**Страница**

Бродский среди нас - Эллендея Проффер Тисли 10 стр.


В сентябре 1984 года Карл умер; Иосиф пришел на поминки с сотней других людей, близких Карлу. Он был сердечен, старался меня поддержать, и я была очень рада, что он приехал.

На вечер памяти Карла первого апреля 1985 года в Нью-Йоркской публичной библиотеке я не поехала, но некоторые близкие нам люди в нем участвовали: Иосиф, Артур Коэн, Саша Соколов и другие. Иосиф произнес прочувствованную речь, рассказав о том, сколько сделал для него Карл. Поэт несколько преувеличил роль “Ардиса”, но в отношении Карла он был точен. “В его присутствии ощущалось, – сказал Иосиф, – что он раскусил вас без остатка и не питает по вашему поводу никаких иллюзий, – и все же он был к вам добр”. Он говорил о том, как важно иметь такого друга, к которому можно обратиться в любое время дня и ночи…

Мне прислали запись речи, и, прочтя это место, я засмеялась: Иосиф имел в виду один конкретный случай. Однажды, еще в первые годы, Иосиф вернулся в Энн-Арбор из Парижа, и, насколько нам было известно, все там прошло нормально. А через несколько дней отчаянный звонок среди ночи – Иосиф просит Карла отвезти француженку в аэропорт, немедленно. Иосифу надо избавиться от нее, там рейс… объяснить невозможно… он больше никогда не попросит ни о чем подобном…



Я пишу об Иосифе и вижу, что пишу и о Карле; сейчас я думаю о них обоих, людях, которые были убеждены, что проживут недолго. И сейчас впервые думаю о том, что у них, у Иосифа и Карла Проффера, было общего. Оба готовы были рисковать, оба были литераторами и людьми действия.

Иосиф боролся со страхом смерти поэзией, любовью, сексом, кофе и сигаретами – и старался не придавать значения смерти, хотя почти никогда не мог о ней забыть. Он знал, что у него больное сердце (первый сердечный приступ случился у него в тюрьме, после ареста), и все мы видели, как он хватается за грудь посреди разговора, прислушивается к тому, что только ему слышно, а потом возобновляет разговор с каким-нибудь смешным замечанием насчет слабостей тела.

У Карла страх внешне выражался редко. Он давно сказал мне, что не доживет до пятидесяти; я не приняла этих слов, сочтя их романтической позой, и была уверена, что разубедила его. Эти люди спешили, словно боялись не успеть сделать то, что хотели, а я была нетерпеливой по характеру, так что спешка была нашим нормальным состоянием.

У Иосифа было много суррогатных семей, и, вероятно, там чувства были такие же, как у нас, – очарование, интерес, уверенность в своей особой к нему близости. Но ни одна из них не сыграла в жизни Иосифа такой роли, как Карл. Так что есть еще причина, кроме смерти, почему “Меньше единицы” посвящена



Памяти моей матери и моего отца.

**Выдержка из данных**
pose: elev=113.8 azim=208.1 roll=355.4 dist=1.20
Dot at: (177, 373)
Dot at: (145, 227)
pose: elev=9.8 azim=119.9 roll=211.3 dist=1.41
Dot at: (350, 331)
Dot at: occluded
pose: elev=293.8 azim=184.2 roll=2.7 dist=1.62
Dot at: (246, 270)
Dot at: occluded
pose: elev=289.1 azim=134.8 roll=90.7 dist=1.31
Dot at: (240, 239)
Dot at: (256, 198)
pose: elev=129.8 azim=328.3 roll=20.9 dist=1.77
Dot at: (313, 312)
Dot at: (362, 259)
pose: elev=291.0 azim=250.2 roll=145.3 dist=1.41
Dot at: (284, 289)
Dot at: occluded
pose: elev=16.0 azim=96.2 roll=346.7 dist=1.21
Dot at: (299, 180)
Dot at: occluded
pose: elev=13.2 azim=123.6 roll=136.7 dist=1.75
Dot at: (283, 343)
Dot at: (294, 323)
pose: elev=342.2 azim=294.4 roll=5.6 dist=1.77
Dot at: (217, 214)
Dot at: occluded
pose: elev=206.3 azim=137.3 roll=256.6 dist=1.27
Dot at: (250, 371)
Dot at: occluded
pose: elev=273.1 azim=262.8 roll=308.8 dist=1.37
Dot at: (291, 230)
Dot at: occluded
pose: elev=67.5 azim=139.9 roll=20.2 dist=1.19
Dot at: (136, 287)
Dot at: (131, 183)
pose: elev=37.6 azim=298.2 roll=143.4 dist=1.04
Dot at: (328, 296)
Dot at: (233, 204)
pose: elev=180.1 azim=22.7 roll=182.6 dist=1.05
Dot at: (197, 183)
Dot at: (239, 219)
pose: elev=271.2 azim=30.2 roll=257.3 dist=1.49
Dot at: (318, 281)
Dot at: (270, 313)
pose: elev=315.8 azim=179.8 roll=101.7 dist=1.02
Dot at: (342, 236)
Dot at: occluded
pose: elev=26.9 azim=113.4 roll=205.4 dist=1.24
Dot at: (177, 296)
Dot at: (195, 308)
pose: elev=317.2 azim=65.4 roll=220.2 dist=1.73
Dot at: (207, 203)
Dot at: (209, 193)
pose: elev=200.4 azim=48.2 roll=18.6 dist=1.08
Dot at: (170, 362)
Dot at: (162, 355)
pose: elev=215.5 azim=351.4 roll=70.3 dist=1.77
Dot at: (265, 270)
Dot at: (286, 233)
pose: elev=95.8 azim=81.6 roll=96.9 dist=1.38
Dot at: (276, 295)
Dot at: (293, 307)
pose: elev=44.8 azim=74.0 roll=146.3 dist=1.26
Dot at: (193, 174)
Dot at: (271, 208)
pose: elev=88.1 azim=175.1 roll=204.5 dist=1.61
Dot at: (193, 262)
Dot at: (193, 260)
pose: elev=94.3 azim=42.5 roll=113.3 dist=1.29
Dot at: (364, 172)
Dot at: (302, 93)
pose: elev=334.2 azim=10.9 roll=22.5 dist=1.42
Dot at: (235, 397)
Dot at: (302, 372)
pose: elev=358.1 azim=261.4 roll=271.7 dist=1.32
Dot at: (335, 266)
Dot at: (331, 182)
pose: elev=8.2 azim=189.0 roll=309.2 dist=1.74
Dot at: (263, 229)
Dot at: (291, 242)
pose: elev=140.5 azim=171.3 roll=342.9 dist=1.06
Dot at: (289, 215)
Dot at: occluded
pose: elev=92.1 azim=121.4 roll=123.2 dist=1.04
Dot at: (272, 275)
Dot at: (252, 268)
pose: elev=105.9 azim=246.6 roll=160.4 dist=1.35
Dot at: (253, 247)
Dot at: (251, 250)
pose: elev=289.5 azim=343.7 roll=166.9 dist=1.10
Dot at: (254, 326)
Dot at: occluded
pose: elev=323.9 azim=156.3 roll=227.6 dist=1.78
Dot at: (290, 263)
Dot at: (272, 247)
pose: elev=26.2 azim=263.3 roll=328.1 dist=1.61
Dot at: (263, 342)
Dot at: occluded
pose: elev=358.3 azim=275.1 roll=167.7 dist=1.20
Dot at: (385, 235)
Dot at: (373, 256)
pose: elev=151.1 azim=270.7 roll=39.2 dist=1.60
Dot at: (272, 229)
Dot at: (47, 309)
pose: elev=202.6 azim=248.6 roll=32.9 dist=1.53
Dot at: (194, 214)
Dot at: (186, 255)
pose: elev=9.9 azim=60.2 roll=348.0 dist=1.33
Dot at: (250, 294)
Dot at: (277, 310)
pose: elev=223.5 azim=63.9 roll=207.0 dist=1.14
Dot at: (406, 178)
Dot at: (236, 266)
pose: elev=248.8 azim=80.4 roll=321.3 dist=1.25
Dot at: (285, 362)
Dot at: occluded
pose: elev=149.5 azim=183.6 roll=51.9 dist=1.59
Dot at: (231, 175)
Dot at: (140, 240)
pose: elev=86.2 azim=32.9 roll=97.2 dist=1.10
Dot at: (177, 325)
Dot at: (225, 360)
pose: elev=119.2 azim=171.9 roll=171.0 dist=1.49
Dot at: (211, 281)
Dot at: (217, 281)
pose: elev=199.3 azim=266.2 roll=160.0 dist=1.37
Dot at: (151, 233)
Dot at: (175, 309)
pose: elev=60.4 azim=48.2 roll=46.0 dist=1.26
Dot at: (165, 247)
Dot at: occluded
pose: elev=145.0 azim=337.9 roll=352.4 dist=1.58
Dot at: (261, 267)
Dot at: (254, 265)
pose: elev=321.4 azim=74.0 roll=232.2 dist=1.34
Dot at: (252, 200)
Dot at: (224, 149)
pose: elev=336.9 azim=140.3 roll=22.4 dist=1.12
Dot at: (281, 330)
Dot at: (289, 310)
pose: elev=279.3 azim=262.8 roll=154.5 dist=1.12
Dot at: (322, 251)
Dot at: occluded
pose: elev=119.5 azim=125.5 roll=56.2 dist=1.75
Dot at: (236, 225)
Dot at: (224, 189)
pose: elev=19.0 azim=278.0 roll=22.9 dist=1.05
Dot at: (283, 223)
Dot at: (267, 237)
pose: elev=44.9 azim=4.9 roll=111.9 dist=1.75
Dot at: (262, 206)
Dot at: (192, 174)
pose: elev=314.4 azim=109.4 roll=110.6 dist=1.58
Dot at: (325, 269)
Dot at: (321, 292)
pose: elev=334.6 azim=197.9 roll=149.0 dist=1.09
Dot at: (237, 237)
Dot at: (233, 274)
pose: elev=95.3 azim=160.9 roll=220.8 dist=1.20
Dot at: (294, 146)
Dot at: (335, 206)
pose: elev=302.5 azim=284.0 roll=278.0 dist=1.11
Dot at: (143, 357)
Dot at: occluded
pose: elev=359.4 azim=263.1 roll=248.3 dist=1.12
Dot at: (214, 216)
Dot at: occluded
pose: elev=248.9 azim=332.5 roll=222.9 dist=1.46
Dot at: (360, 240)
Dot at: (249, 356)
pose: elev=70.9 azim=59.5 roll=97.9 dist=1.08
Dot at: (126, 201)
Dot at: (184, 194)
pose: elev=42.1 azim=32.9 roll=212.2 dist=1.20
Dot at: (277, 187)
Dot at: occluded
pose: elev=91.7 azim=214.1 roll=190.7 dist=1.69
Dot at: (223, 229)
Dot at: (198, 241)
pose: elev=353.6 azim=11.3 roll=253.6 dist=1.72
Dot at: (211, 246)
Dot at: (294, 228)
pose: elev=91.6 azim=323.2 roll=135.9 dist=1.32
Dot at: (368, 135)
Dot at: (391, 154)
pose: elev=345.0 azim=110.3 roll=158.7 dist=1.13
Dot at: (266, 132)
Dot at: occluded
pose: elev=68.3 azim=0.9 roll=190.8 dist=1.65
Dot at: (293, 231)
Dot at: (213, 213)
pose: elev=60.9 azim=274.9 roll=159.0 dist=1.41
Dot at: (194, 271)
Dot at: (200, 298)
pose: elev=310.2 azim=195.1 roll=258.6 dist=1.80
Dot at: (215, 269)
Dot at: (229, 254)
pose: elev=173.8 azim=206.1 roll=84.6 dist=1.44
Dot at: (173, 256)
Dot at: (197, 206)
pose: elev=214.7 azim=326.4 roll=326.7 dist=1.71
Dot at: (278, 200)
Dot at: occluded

**Условие задачи**
Повторите дословно отрывок из приведенных выше воспоминаний о Бродском: начните со слов "Я пишу об Иосифе" и закончите словами "и людьми действия.".

**Правильный ответ**
Я пишу об Иосифе и вижу, что пишу и о Карле; сейчас я думаю о них обоих, людях, которые были убеждены, что проживут недолго. И сейчас впервые думаю о том, что у них, у Иосифа и Карла Проффера, было общего. Оба готовы были рисковать, оба были литераторами и людьми действия.